A arte do corte de gemas

A lapidação é uma arte capaz de dar vida a uma gema

Por Clara Lemos

Foto: AdobeStock

As gemas são maravilhas e legados da natureza. Mas mesmo após os milhões de anos levados pela natureza para esculpi-las, o nível de habilidade do escultor humano tem um impacto profundo – e muitas vezes irreversível – em sua beleza, valor e significado. Nas mãos certas, a joia ganha vida. Os lapidaristas Victor Tuzlukov e Naomi Sarna são famosos mundialmente por suas criações. Sempre em busca da perfeição, eles procuram revelar toda a beleza das gemas através da arte de lapidar e esculpir. 
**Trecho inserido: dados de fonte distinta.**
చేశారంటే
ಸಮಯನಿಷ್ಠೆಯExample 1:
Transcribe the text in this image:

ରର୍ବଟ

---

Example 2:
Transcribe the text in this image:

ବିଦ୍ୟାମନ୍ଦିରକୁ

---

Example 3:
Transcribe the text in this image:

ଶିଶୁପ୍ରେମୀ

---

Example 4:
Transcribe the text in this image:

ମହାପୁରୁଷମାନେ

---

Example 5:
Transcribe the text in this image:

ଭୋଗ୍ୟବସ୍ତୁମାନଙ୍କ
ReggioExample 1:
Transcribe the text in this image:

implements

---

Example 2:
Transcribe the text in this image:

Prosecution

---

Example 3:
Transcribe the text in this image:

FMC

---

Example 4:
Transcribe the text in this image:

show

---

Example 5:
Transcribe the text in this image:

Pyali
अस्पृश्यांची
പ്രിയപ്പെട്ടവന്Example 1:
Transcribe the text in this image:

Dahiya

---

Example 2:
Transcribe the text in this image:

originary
Ambos utilizam o corte de gemas como forma de externalizar suas paixões e habilidades. Suas obras-primas estão em exibição permanente no Smithsonian Institution. Victor Tuzlukov usa pedras preciosas como veículos de auto-expressão, um de seus principais projetos é o Pedra Filosófica, de 2009. A primeira coleção é composta por 10 gemas com parábolas e imagens. Dentro de cada pedra, o artista busca, por meio de imagens, contar uma parábola.
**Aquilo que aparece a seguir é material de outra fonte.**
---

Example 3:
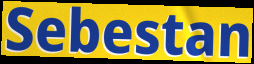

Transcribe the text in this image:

Sebestan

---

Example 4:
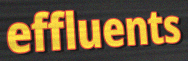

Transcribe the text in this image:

effluents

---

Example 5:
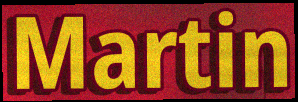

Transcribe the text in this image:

Martin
Já Sarna busca inspiração na própria natureza. Quando ela olha para uma pedra preciosa em bruto, ela sabe em minutos o que vai esculpir – a pedra dita o desenho. Na contramão da maioria dos escultores, que buscam material limpo, ela prefere pedras que tenham inclusões. Eles servem como um roteiro que guia o esculpir da pedra. Ela utiliza em seu trabalho o jogo de luz e sombra, movimento, textura e utiliza combinações de cores ousadas. Os dois escultores expressam o que há de melhor na arte de esculpir gemas.